§ ASSIGNMENT
Everything from the line containing "ring pip: (832, 74)" to the close of the listing below should be retyped exactly, and nothing before it.

§ RECORDS
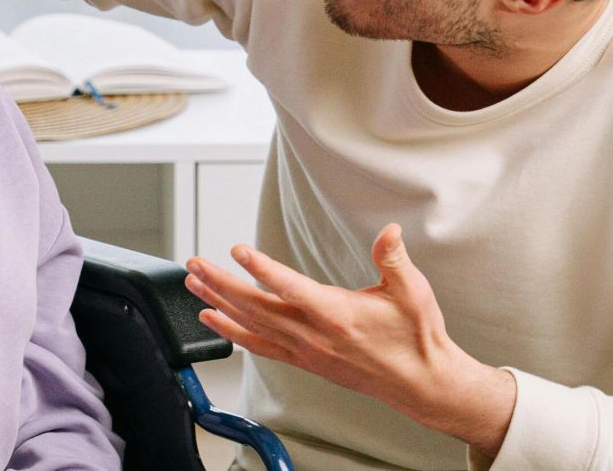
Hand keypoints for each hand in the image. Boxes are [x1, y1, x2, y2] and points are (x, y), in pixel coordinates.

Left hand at [183, 224, 514, 456]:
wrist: (419, 381)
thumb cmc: (415, 337)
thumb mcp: (411, 291)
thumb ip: (393, 258)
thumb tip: (389, 231)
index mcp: (336, 314)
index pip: (289, 288)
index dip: (262, 268)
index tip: (238, 250)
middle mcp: (314, 335)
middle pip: (256, 307)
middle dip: (221, 283)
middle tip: (195, 263)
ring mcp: (305, 350)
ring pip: (252, 325)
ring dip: (219, 303)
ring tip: (194, 285)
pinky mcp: (304, 360)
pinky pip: (259, 346)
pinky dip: (232, 332)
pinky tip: (214, 319)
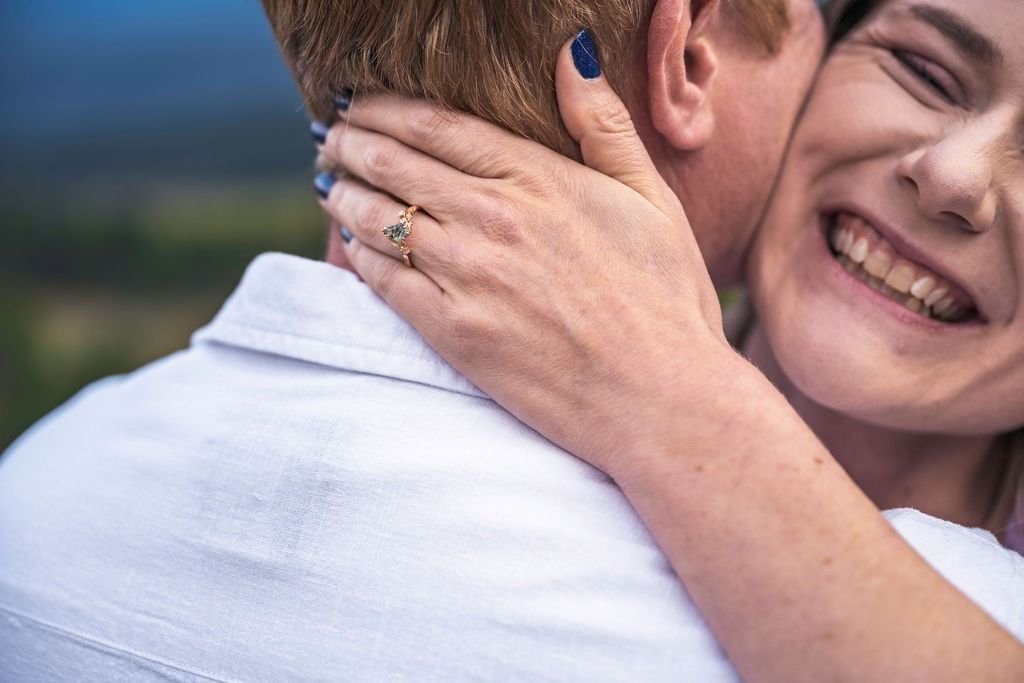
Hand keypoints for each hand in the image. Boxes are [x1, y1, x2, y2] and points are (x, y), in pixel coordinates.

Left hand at [315, 35, 736, 476]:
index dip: (384, 106)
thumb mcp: (650, 196)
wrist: (659, 398)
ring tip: (328, 181)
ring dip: (343, 193)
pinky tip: (350, 243)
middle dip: (351, 142)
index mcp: (538, 178)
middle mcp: (493, 218)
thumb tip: (569, 51)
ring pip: (379, 218)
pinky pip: (386, 281)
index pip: (436, 125)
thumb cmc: (665, 299)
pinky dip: (359, 255)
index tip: (357, 99)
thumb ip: (603, 124)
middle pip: (396, 164)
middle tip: (328, 134)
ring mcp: (468, 276)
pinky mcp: (453, 332)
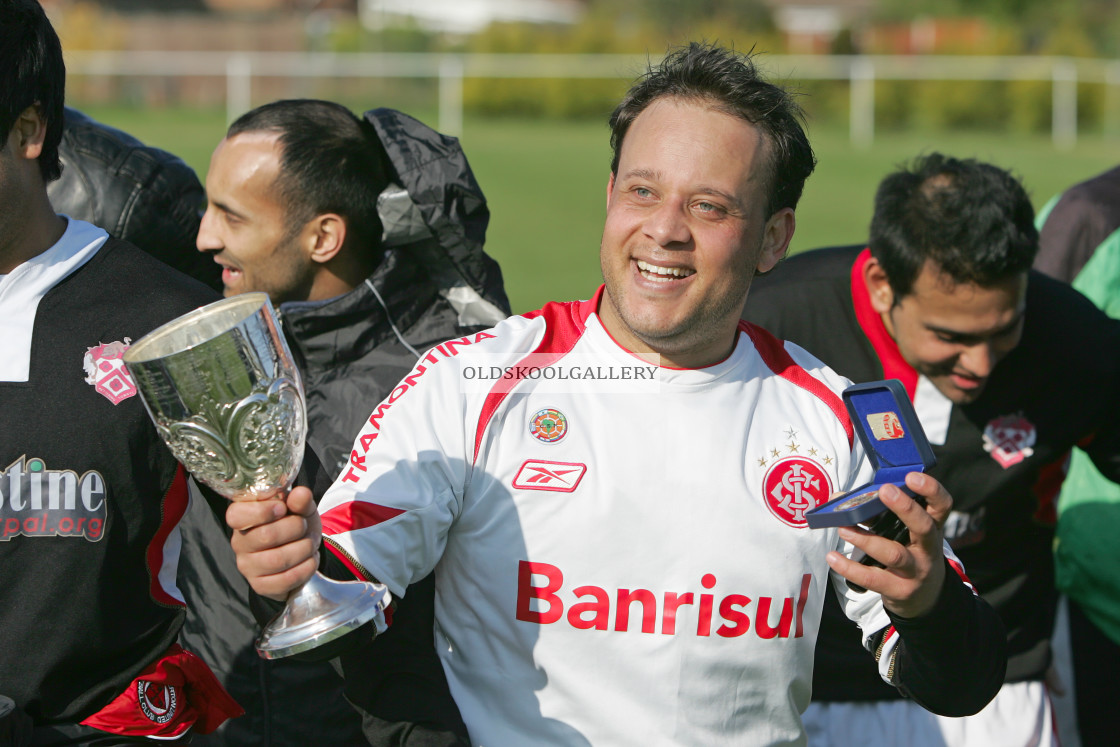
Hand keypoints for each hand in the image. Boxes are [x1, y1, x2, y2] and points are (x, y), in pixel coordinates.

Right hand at [227, 486, 320, 600]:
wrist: (301, 553)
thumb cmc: (294, 525)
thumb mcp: (300, 508)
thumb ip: (300, 500)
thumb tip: (300, 494)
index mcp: (241, 518)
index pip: (236, 515)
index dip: (262, 511)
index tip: (283, 508)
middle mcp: (239, 543)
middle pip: (266, 536)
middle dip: (295, 528)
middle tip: (304, 527)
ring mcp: (247, 566)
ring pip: (278, 559)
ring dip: (304, 549)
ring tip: (309, 543)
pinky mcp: (260, 585)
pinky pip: (286, 579)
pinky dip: (307, 567)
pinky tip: (309, 559)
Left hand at [826, 472, 951, 618]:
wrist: (925, 597)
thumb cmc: (908, 552)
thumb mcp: (903, 532)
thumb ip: (876, 513)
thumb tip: (838, 497)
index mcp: (932, 527)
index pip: (941, 505)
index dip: (931, 489)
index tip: (911, 476)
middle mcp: (928, 548)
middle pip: (923, 527)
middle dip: (904, 508)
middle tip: (884, 490)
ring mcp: (916, 571)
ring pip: (894, 554)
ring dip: (866, 539)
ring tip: (843, 528)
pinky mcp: (899, 590)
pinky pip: (873, 578)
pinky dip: (850, 568)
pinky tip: (833, 558)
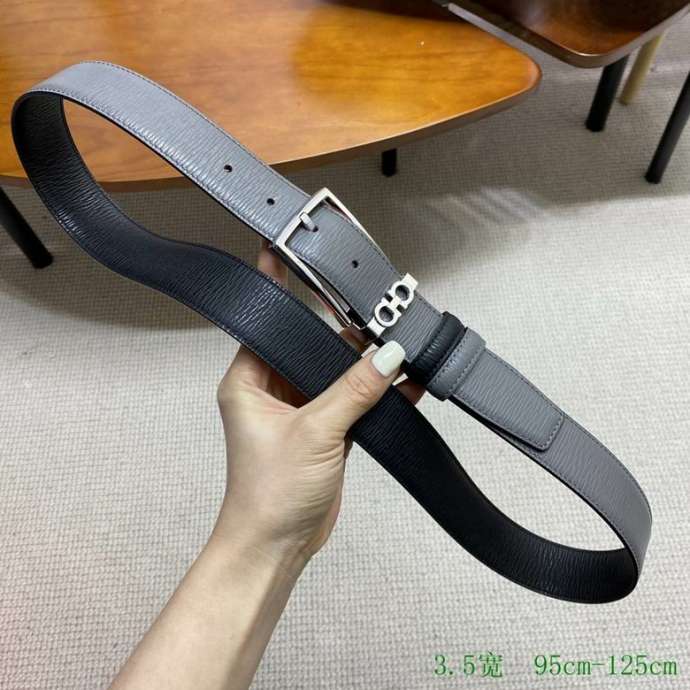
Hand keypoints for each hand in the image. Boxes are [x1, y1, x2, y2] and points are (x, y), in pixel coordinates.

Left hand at [213, 242, 424, 567]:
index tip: (289, 247)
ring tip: (399, 339)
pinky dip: (376, 389)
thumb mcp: (313, 433)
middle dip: (342, 327)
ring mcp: (301, 407)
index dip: (281, 286)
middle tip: (373, 304)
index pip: (268, 320)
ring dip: (365, 360)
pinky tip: (405, 380)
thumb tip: (388, 354)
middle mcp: (272, 387)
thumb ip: (353, 390)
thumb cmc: (269, 494)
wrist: (277, 547)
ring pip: (335, 369)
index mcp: (249, 379)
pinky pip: (353, 397)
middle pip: (310, 341)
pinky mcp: (325, 428)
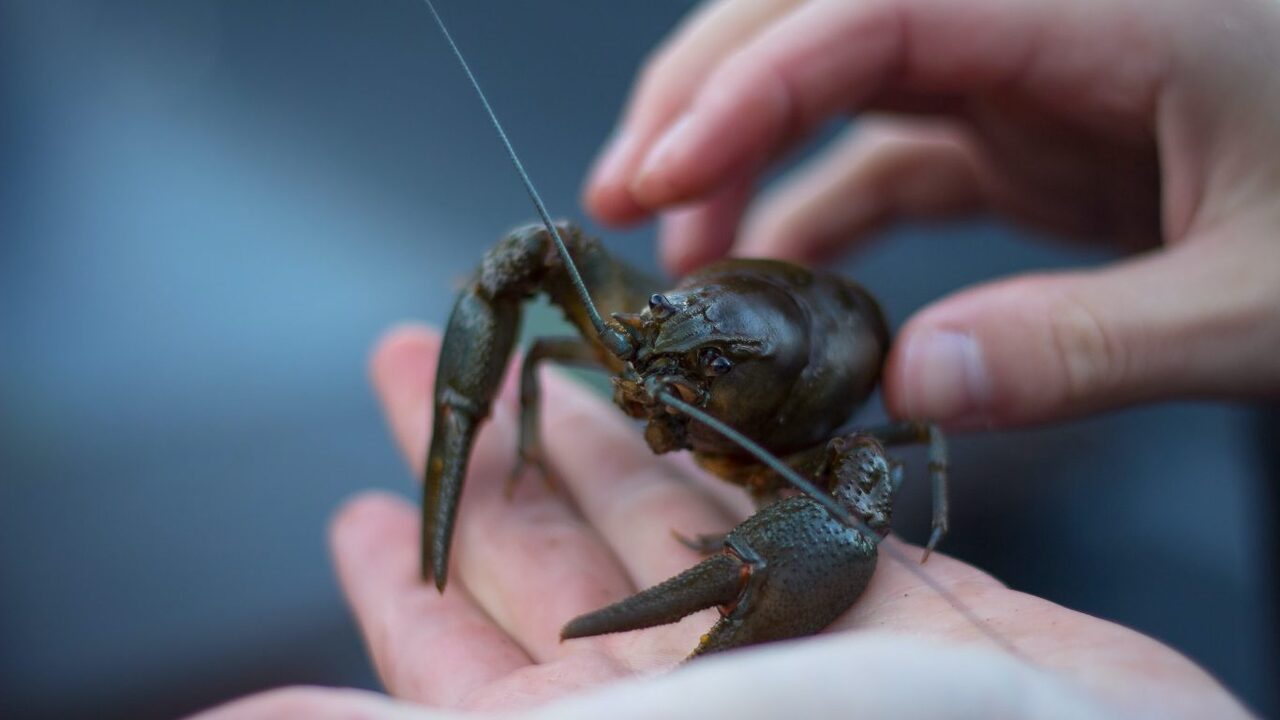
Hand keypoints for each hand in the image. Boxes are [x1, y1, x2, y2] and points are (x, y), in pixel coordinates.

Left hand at [192, 326, 1247, 718]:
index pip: (460, 662)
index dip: (403, 588)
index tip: (353, 510)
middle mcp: (682, 701)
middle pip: (551, 567)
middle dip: (487, 467)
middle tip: (422, 371)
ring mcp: (788, 651)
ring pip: (665, 525)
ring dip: (599, 441)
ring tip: (547, 367)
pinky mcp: (889, 602)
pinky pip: (785, 517)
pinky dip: (729, 464)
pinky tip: (689, 412)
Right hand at [583, 0, 1279, 428]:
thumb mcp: (1262, 295)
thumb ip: (1091, 341)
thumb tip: (913, 382)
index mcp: (1102, 0)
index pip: (871, 8)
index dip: (746, 86)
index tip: (655, 177)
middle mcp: (1035, 12)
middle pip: (819, 10)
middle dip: (704, 98)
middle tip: (620, 199)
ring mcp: (1018, 66)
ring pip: (832, 74)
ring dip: (742, 157)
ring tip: (679, 258)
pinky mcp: (1017, 125)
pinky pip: (885, 154)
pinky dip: (815, 213)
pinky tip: (776, 287)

§ SOLUTION TO THIS EXERCISE
ring pip: (832, 74)
ring dip: (742, 157)
ring tip: (679, 258)
pinky mcp: (1017, 125)
pinky pip: (885, 154)
pinky dip: (815, 213)
pinky tip: (776, 287)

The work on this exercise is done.